Les banquiers sont faits pour changer de l’argent, et non pas pour en prêter. Ainsi notre auteur les trouve utiles lorsque le prince ne s'en sert que pour changer, et comme le prince ne fait que de grosses affaires, le moindre profit fait un grand objet pour le banquier même. Si, au contraire, on les emploie à faire des avances, ils chargent le prince de gros intérêts, sans qu’on puisse les accuser d’usure.

L’esprit supérieur de notre auteur ramène tout aux premiers principes ; il aperçoit dans chaque matière l’origine des abus et leur remède. Ainsi, parlant des dettes de l'État, après avoir fait sentir l’importance de ne point confondre un papier circulant qui représente la monnoie, avec un papier qui représente la dette d’une nation, il fait voir les conséquences de ces dettes et les moyens de les payer sans fouler ni l’État ni les particuliers, et sans détruire la confiance publique, dont on a un souverain besoin, étant la seule et vraie richesse de l’État. Il fait aussi sentir combien il est essentiel que l’État accorde une singulière protection à ses créanciers, si on ne veut jeter la nation dans les convulsions les plus dangereuses et sans remède.

Quant au prêt de l'argent à intérêt, il remarque que, si cet intérêt est trop haut, le négociant, qui voit qu’il lui coûteroit plus en intérêt qu’il ne pourroit gagner dans le commerce, n’entreprend rien. Si l’intérêt est trop bas, personne ne prête.

• CONSIGNE: Extrayez du texte sur les banquiers et les dettes de l'État le passage situé entre « Les banquiers sont » et « les accuser d’usure. », ces deux bouts compris, sans rien y changer.

• ENREGISTREMENTS:
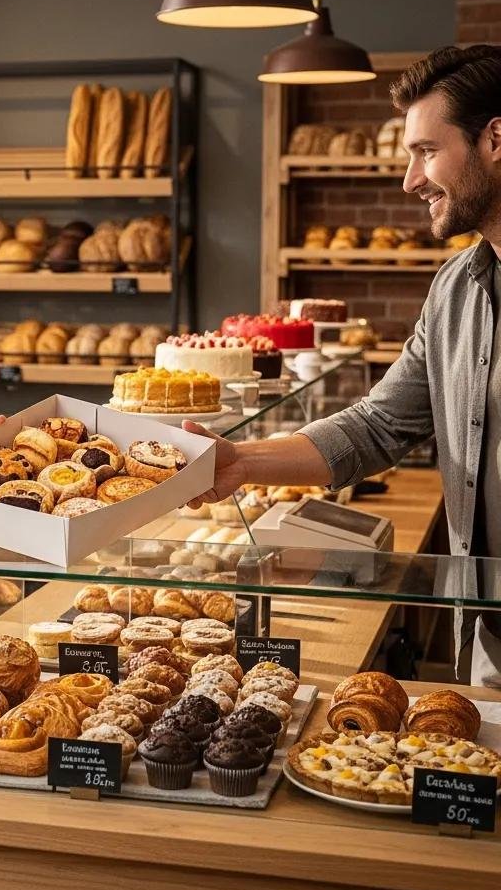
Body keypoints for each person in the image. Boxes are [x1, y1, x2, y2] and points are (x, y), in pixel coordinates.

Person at [184, 44, 501, 684]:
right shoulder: (456, 289)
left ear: (496, 138)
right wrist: (239, 462)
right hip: (491, 635)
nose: (411, 182)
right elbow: (377, 426)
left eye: (426, 152)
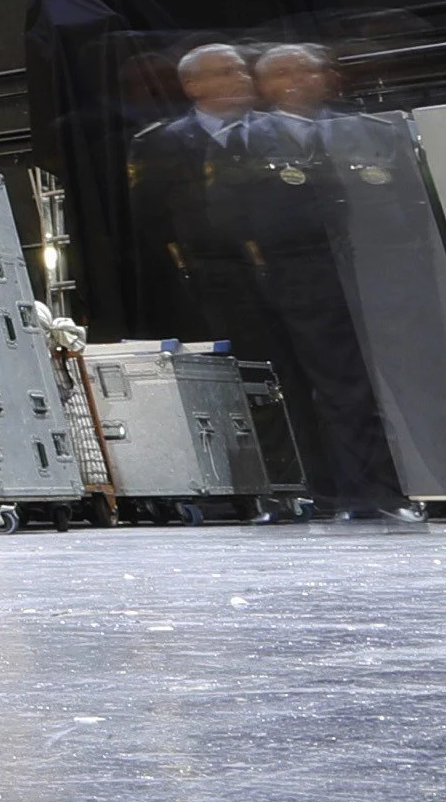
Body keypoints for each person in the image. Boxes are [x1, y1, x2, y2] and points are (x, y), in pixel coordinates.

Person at [235, 44, 412, 517]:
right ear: (260, 86)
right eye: (279, 72)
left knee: (417, 377)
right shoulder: (245, 141)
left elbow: (410, 201)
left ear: (329, 78)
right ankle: (369, 492)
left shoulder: (372, 130)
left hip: (383, 268)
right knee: (340, 386)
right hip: (304, 274)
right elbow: (236, 216)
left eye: (304, 70)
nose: (293, 79)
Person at [126, 43, 268, 342]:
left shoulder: (276, 130)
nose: (242, 78)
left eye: (243, 70)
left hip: (292, 265)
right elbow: (150, 215)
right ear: (193, 85)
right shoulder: (161, 143)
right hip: (217, 273)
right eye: (227, 72)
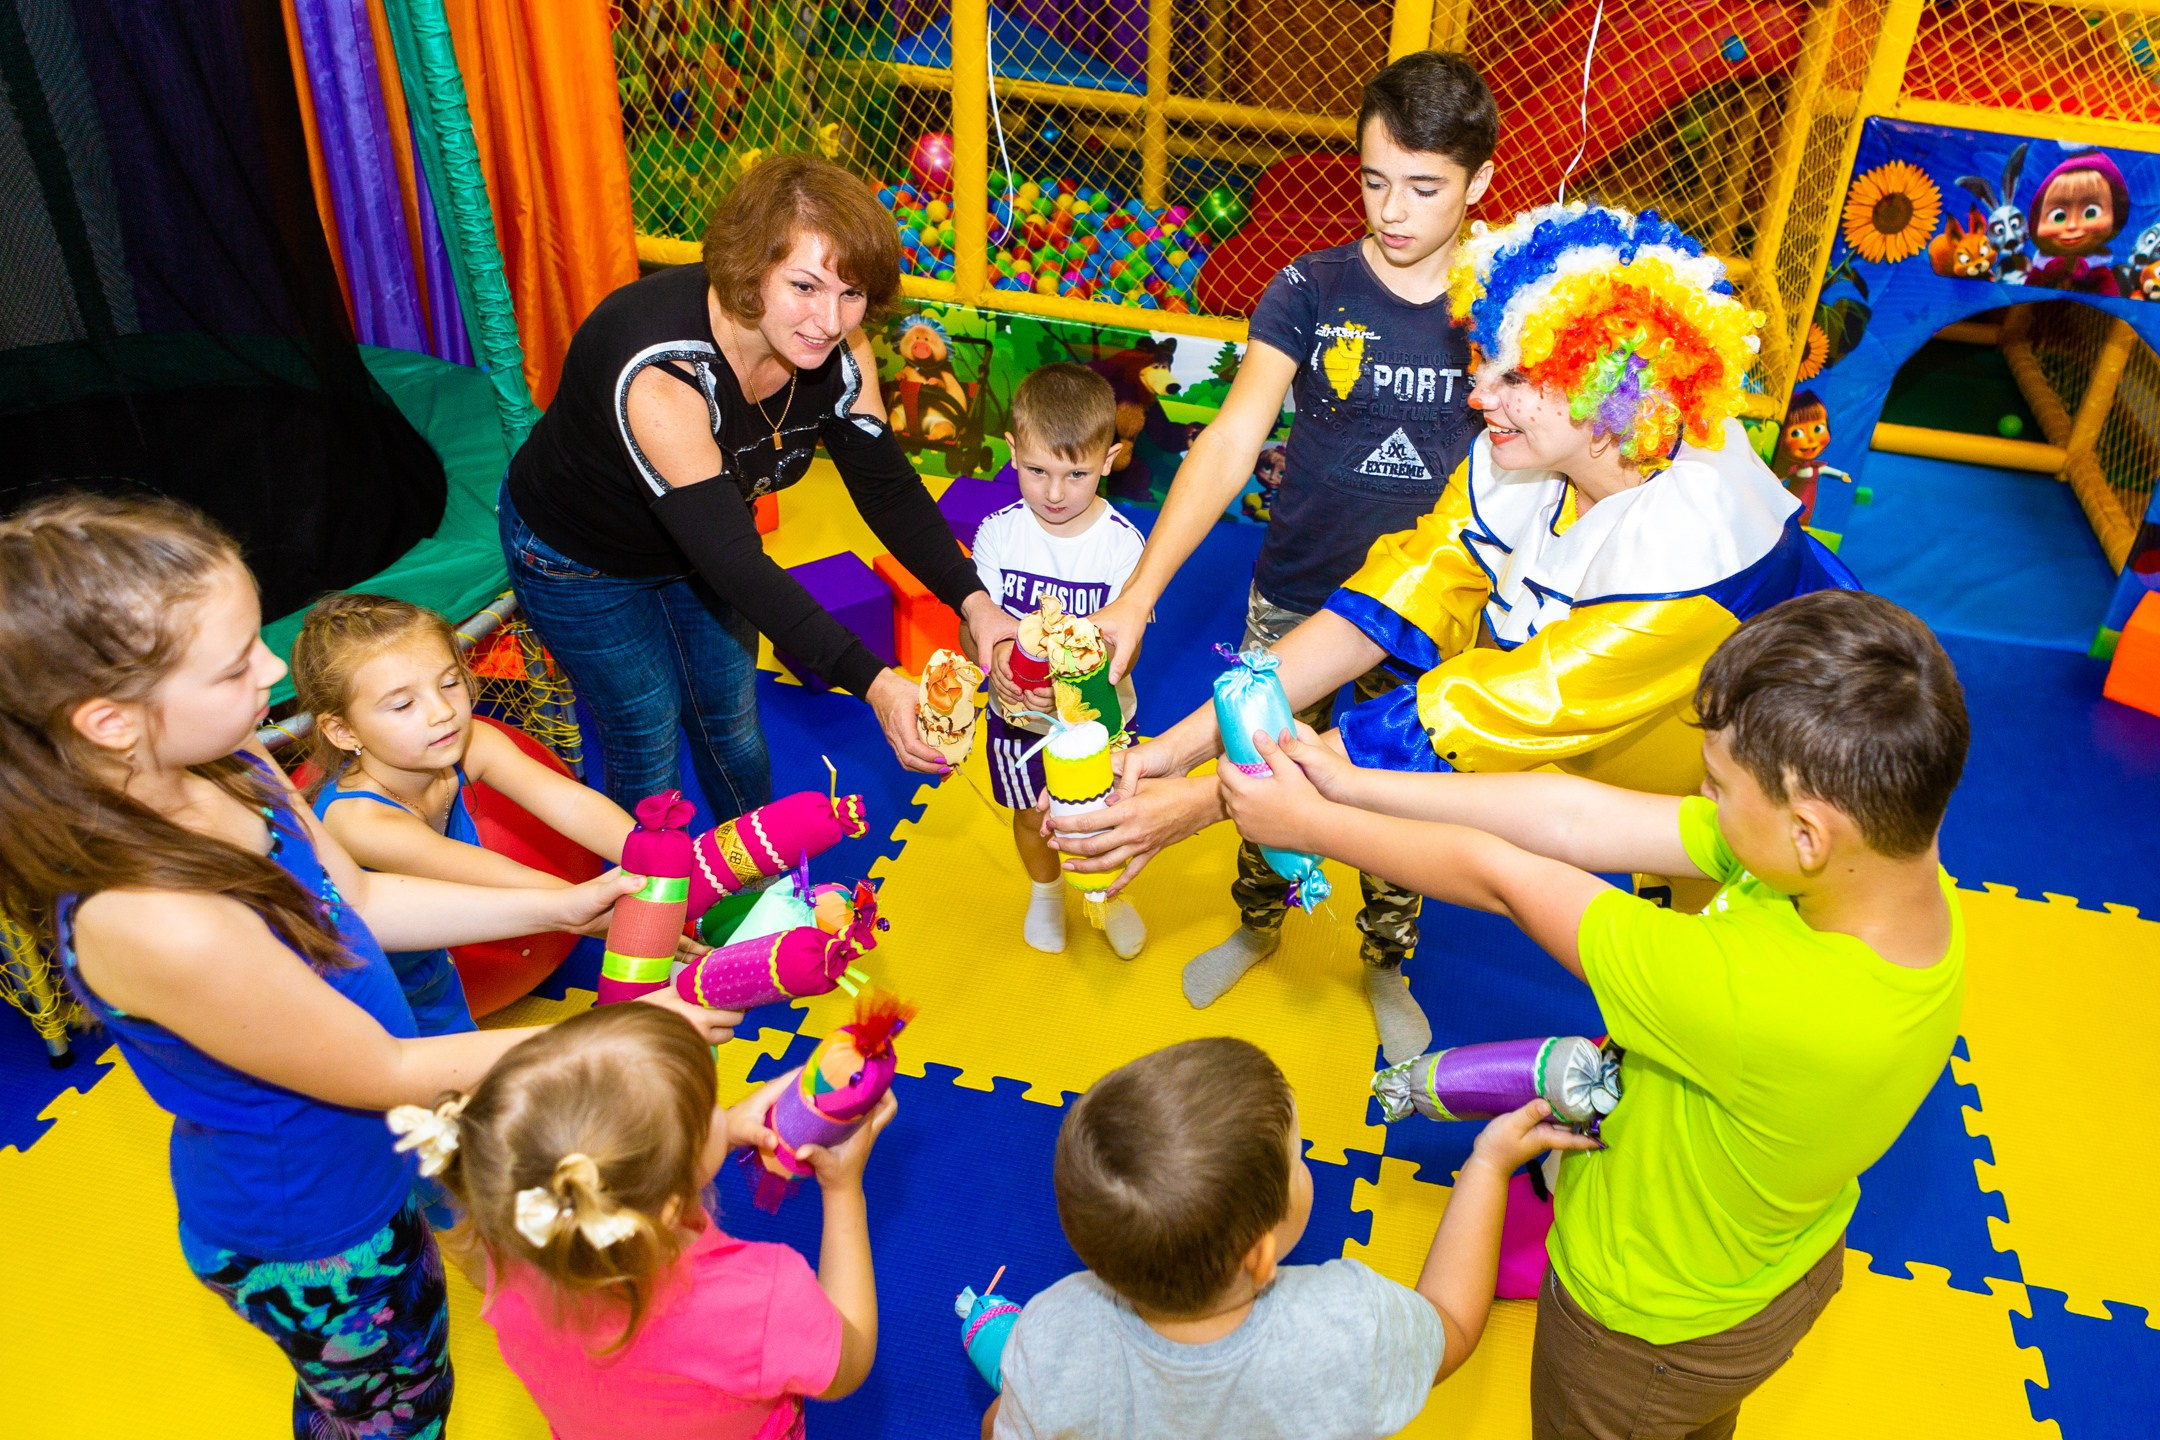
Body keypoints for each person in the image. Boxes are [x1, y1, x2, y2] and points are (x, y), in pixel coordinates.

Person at [0, 494, 738, 1438]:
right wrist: (624, 1033)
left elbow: (365, 903)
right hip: (315, 1231)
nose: (273, 670)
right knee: (393, 1412)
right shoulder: (154, 918)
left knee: (387, 1384)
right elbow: (383, 1070)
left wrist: (563, 906)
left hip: (379, 1162)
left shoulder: (233, 768)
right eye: (235, 666)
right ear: (109, 722)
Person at [1059, 203, 1856, 1061]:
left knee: (1726, 1028)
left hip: (1794, 828)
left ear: (1608, 385)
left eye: (1516, 378)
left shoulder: (1690, 549)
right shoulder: (1529, 459)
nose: (1479, 396)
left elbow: (1459, 720)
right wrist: (1172, 752)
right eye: (1484, 362)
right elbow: (1383, 604)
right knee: (1656, 990)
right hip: (1664, 798)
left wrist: (1200, 803)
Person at [1216, 589, 1967, 1439]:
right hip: (1764, 1268)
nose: (1704, 801)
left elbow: (1504, 878)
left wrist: (1316, 825)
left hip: (1642, 1325)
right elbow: (1571, 816)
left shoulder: (1751, 992)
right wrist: (1359, 786)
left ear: (1807, 832)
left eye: (1716, 789)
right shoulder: (1883, 883)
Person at [1078, 51, 1499, 1055]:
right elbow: (1231, 440)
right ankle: (1257, 923)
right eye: (1374, 180)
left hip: (1431, 615)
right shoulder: (1311, 287)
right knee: (1258, 774)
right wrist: (1138, 595)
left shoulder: (1498, 307)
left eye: (1425, 187)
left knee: (1403, 805)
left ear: (1480, 182)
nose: (1393, 211)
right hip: (1297, 596)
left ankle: (1385, 956)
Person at [502, 153, 1017, 813]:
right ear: (750, 269)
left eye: (850, 293)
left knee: (734, 724)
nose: (830, 321)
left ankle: (754, 885)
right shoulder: (662, 370)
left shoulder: (838, 351)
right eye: (804, 286)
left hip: (704, 544)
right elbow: (739, 568)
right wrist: (878, 684)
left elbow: (886, 487)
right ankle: (652, 910)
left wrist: (974, 602)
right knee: (645, 735)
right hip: (582, 559)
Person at [983, 1037, 1595, 1439]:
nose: (1307, 1165)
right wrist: (1487, 1166)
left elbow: (1003, 1426)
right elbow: (1453, 1328)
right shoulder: (1347, 1322)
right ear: (1258, 1254)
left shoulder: (1049, 1332)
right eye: (1299, 1156)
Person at [413, 1003, 892, 1440]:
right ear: (667, 1202)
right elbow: (849, 1364)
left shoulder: (521, 1236)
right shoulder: (760, 1296)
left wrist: (707, 1139)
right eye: (709, 1104)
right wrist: (844, 1189)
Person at [291, 592, 703, 1035]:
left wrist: (667, 862)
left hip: (429, 967)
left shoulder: (471, 745)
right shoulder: (359, 822)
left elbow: (569, 803)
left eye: (448, 683)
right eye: (403, 705)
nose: (443, 712)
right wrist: (633, 920)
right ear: (343, 730)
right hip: (358, 995)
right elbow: (501, 876)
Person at [967, 363, 1148, 959]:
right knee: (1028, 814)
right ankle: (1045, 893)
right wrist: (993, 664)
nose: (1053, 492)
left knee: (1103, 820)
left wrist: (1077, 681)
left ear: (1110, 458)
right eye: (1036, 469)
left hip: (1101, 725)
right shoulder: (996, 534)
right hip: (1016, 722)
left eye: (1075, 474)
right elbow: (976, 628)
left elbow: (1129, 644)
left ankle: (1106, 897)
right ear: (1012, 449)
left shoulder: (1123, 544)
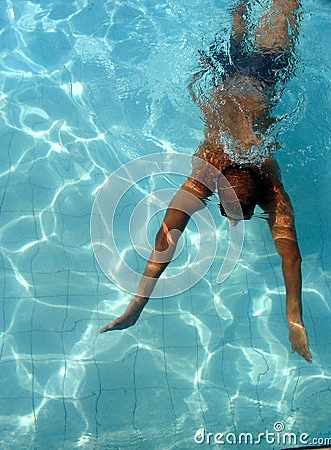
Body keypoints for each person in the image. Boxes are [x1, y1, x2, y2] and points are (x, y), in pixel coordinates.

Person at [100, 0, 312, 364]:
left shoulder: (232, 174)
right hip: (230, 80)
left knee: (280, 16)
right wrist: (138, 303)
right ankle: (243, 12)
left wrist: (296, 320)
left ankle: (250, 9)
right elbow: (166, 239)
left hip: (261, 78)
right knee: (244, 36)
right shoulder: (211, 171)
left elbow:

• RÉPONSE ATTENDUE:
Les banquiers sont faits pour changer de l’argent, et non pas pour en prêter. Ainsi notre auteur les trouve utiles lorsque le prince ne s'en sert que pour changer, et comme le prince ne fait que de grosses affaires, le moindre profit fait un grand objet pour le banquier même. Si, au contraire, on les emploie à faire des avances, ils chargent le prince de gros intérêts, sans qu’on puisse les accuser d’usure.